Concerns about beestings may be high on some visitors’ lists, but Larson reminds them that the bees usually won’t bother you unless you bother them. And he says the Green-Wood bees in particular are some of the friendliest he’s worked with, a subset of the western honey bee known as the Carniolan, which have been bred to be very docile.

“Working with these bees has kind of been a revelation,” he says, explaining how his Fort Greene bees have been so aggressive in the past that he’d get stung every couple weeks, while just doing regular work with them.

Indeed, when we visit the cemetery, the bees seem as mellow as their beekeeper, allowing us to spend ample time very close to their hives and to taste small bits of honey they’ve already been producing, which is mildly floral. So far, the only incident involved Larson’s girlfriend.

“She was here last weekend, and she got stung for the very first time because she accidentally stepped on one,” he says.


Getting to the end of this first season successfully will require periodic visits to ensure the bees have enough space to grow (“If they run out of space, there’s a chance they’ll swarm,” Larson notes), and that issues like mites and mold don’t create trouble. Thankfully, until the difficulties of winter at least, for New York City bees those are the bulk of the concerns.

“People in other parts of the country have to genuinely worry about bears,” Larson says. “Still, they have a pretty bad raccoon problem here. But I hope they’d know better than to mess with bees.”


There’s also a chance, for a variety of reasons, that he could lose a queen. One summer at his Fort Greene hives, he thought that had happened — he checked repeatedly and carefully, but she was nowhere to be found. He quickly ordered a replacement, as many do, via post.

“The mail people, they know they’re legally required to transport the bees, but they’re not happy about it,” he says, noting that he had the queen delivered to his office (and that day, of course, he found the hive’s original queen, doing just fine). “You could hear it buzzing inside the express mail envelope. My coworkers joked about a new HR policy being needed.”

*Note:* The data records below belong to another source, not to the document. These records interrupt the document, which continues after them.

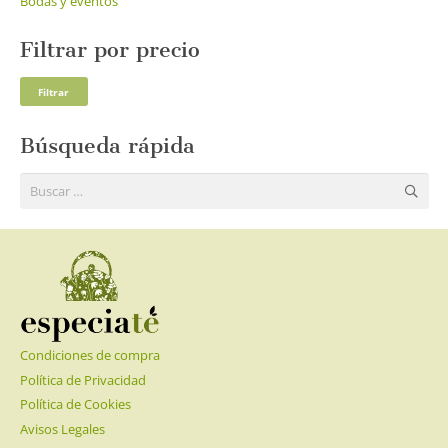
Bodas y eventos
Filtrar por precio
Pre
Pre
Filtrar
mí
má
Búsqueda rápida
Buscar:
Condiciones de compra
Política de Privacidad
Política de Cookies
Avisos Legales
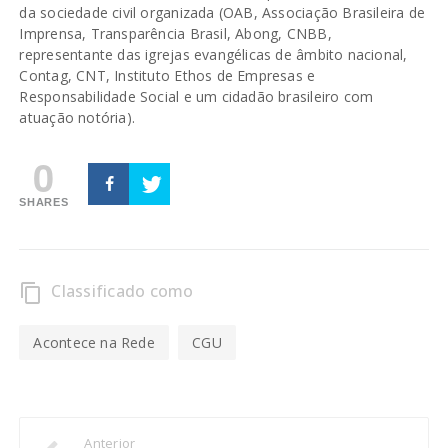
da sociedade civil organizada (OAB, Associação Brasileira de
Imprensa, Transparência Brasil, Abong, CNBB,
representante das igrejas evangélicas de âmbito nacional,
Contag, CNT, Instituto Ethos de Empresas e
Responsabilidade Social e um cidadão brasileiro com
atuação notória).
0
SHARES
Classificado como
content_copy
Acontece na Rede
CGU
Anterior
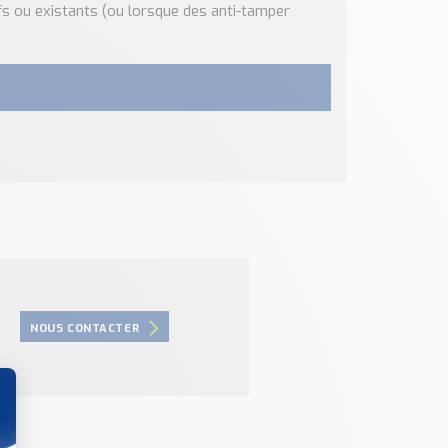
fs ou existants (ou lorsque des anti-tamper
NOUS CONTACTER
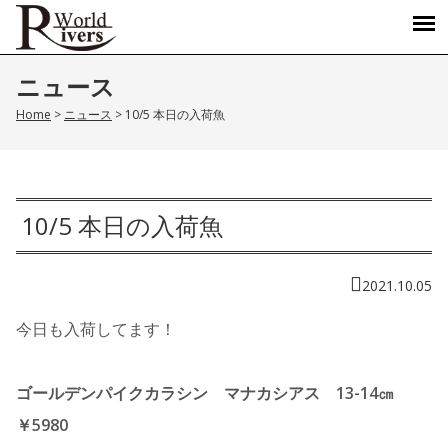
ニュース
Home
>
ニュース
>
10/5 本日の入荷魚
10/5 本日の入荷魚
2021.10.05
今日も入荷してます！
ゴールデンパイクカラシン マナカシアス 13-14㎝
￥5980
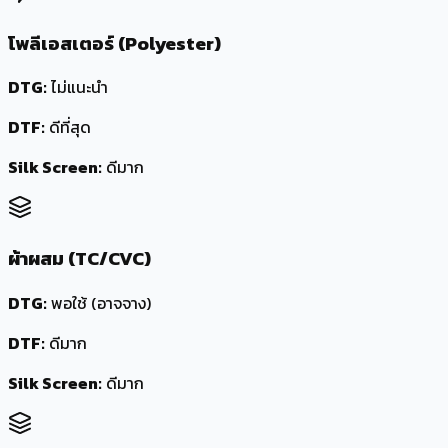
โพลีเอสเตอร์ (Polyester)
DTG:
ไม่แนะนำ
DTF:
ดีที่สุด
Silk Screen:
ดีมาก
ผ้าผสม (TC/CVC)
DTG:
พอใช้ (อาจจาง)
DTF:
ดีมาก
Silk Screen:
ดีมาก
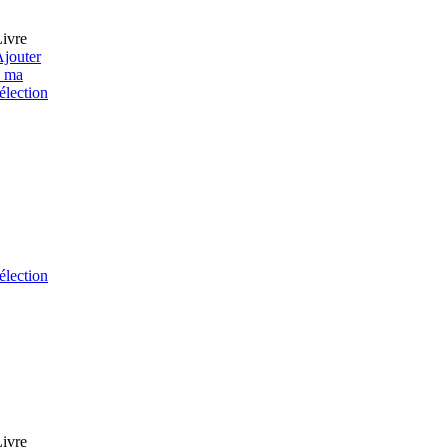
ivre
jouter
à ma
élection
élection
ivre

So far, the Green-Wood bees appear to be doing well. Brought here in multiple three-pound packages — 120,000 bees in total, to start — from an apiary in Pennsylvania, they’ve adjusted nicely to their new home.

“It’s been really interesting watching them grow,” Larson says, showing how the hives on the ends of the row are more active and productive than the ones in the middle. “You start them with the exact same conditions, and then they just do completely differently.”

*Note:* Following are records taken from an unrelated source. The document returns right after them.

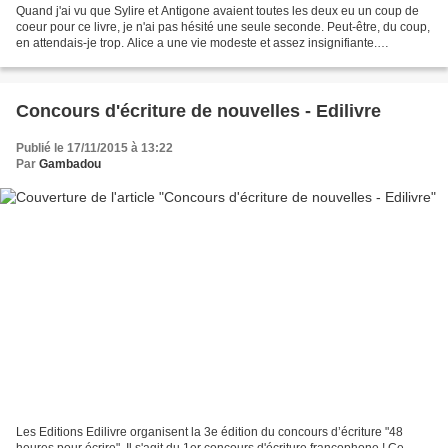
Quand j'ai vu que Sylire et Antigone avaient toutes les deux eu un coup de
coeur pour ce livre, je n'ai pas hésité une seule seconde. Peut-être, du coup,
en attendais-je trop. Alice a une vie modeste et assez insignifiante.
Vendeuse de chaussures, elle...
Concours d'écriture de nouvelles - Edilivre
Publié le 17/11/2015 à 13:22
Par
Gambadou
Les Editions Edilivre organisent la 3e édition du concours d’écriture "48
heures pour écrire". Il s'agit du 1er concours d'écriture francophone ! Ce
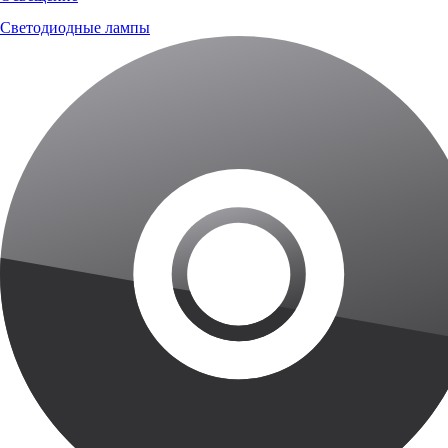
Светодиодные лампы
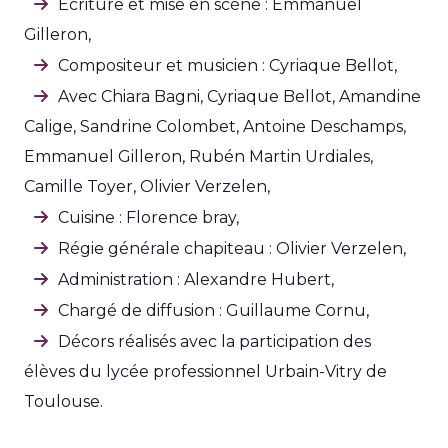
Écriture et mise en scène : Emmanuel
Gilleron,
Compositeur et musicien : Cyriaque Bellot,
Avec Chiara Bagni, Cyriaque Bellot, Amandine
Calige, Sandrine Colombet, Antoine Deschamps,
Emmanuel Gilleron, Rubén Martin Urdiales,
Camille Toyer, Olivier Verzelen,
Cuisine : Florence bray,
Régie générale chapiteau : Olivier Verzelen,
Administration : Alexandre Hubert,
Chargé de diffusion : Guillaume Cornu,
Décors réalisés avec la participation des
élèves du lycée professionnel Urbain-Vitry de
Toulouse.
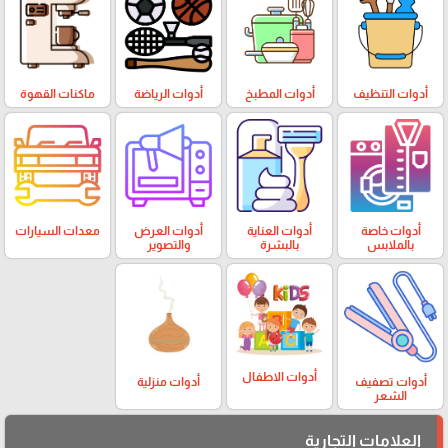
أدوات التنظيف
أدوات المطبخ
أدوات الرياضة
ماكنات القهوة
أدوات خاصة
أدوات العناية
أدوات العرض
معدات السيارات
بالملابس
بالبشرة
والتصوير
أدوات الاطفال
أدوات تصفيف
أدوات منزلية
الشعر
العلامات التجارية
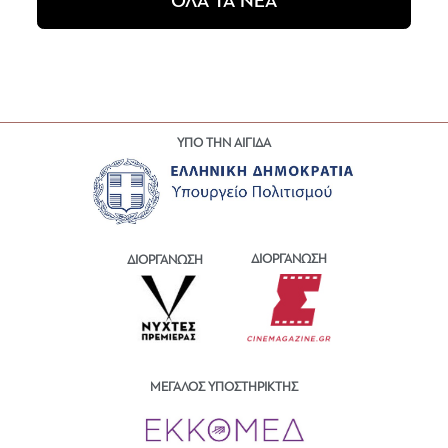
ΟΛΑ ΤΑ ΝΕΑ
ΥΠΟ ΤΗΝ ΑΙΓΙΔΑ
ΔΙΟΡΓΑΝΩΣΗ
ΔΙΟΡΓΑΝΩΣΗ
ΜΕΓΑΛΟΣ ΥΠΟΣΤΗΡΙΚΤΗΣ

Whether they harvest any honey this fall will be a judgement call. The bees need enough to survive the winter, but then any excess Larson feels they can live without can be harvested.

“I’d say we’re going to get a lot of honey this year,” Larson predicts. “But I don’t want to jinx it.”

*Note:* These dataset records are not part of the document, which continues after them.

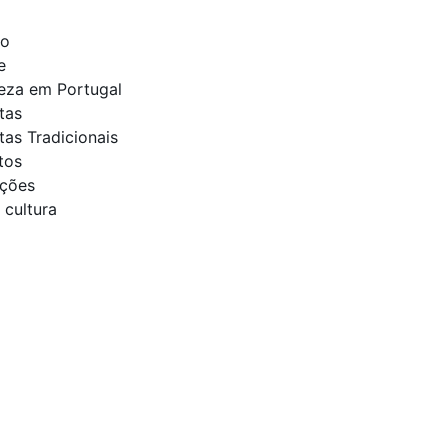
to
e
leza em Portugal
tas
tas Tradicionais
tos
ições
 cultura
presa em
ue Anuncie
o!
um site, loja online ou
trafego pago e organico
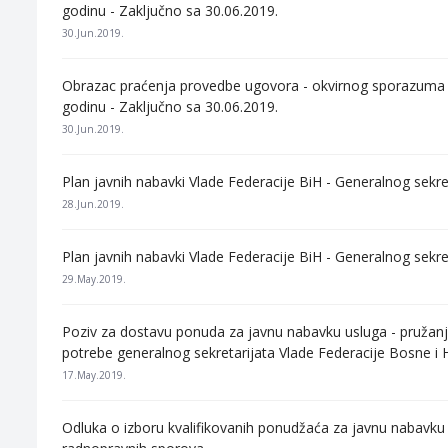
godinu - Zaključno sa 30.06.2019.
30.Jun.2019.
Obrazac praćenja provedbe ugovora - okvirnog sporazuma V
godinu - Zaključno sa 30.06.2019.
30.Jun.2019.
Plan javnih nabavki Vlade Federacije BiH - Generalnog sekr
28.Jun.2019.
Plan javnih nabavki Vlade Federacije BiH - Generalnog sekr
29.May.2019.
Poziv za dostavu ponuda za javnu nabavku usluga - pružanje
potrebe generalnog sekretarijata Vlade Federacije Bosne i
17.May.2019.
Odluka o izboru kvalifikovanih ponudžaća za javnu nabavku 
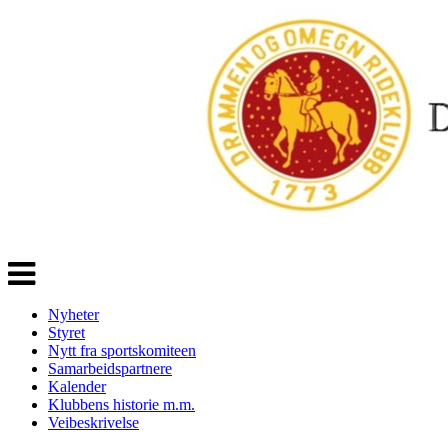
Veksle
navigasjon
Nyheter
Styret
Nytt fra sportskomiteen
Samarbeidspartnere
Kalender
Klubbens historie m.m.
Veibeskrivelse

Surplus honey isn’t always expected after the first year, but once they get going, they could potentially yield around 200 pounds per (very productive) hive. And with work on a new visitors center at the former Weir Greenhouse on 5th Avenue currently underway, this Brooklyn-born sweetener could end up being a unique — if not lucrative — souvenir at the cemetery, where they’re constantly working on ways to create a buzz for visitors, as space for their original business of burials rapidly runs out.


“Luckily we get a lot of support to try new things and get creative, which is why we’re doing all this fun stuff,” Green-Wood’s Dowell says. “The leadership is invested in the future of the cemetery, and that means taking some innovative chances.”

With that in mind, Green-Wood is at work on a name for its honey. They’re still deciding, but one they’ve been kicking around may indeed stick: The Sweet Hereafter.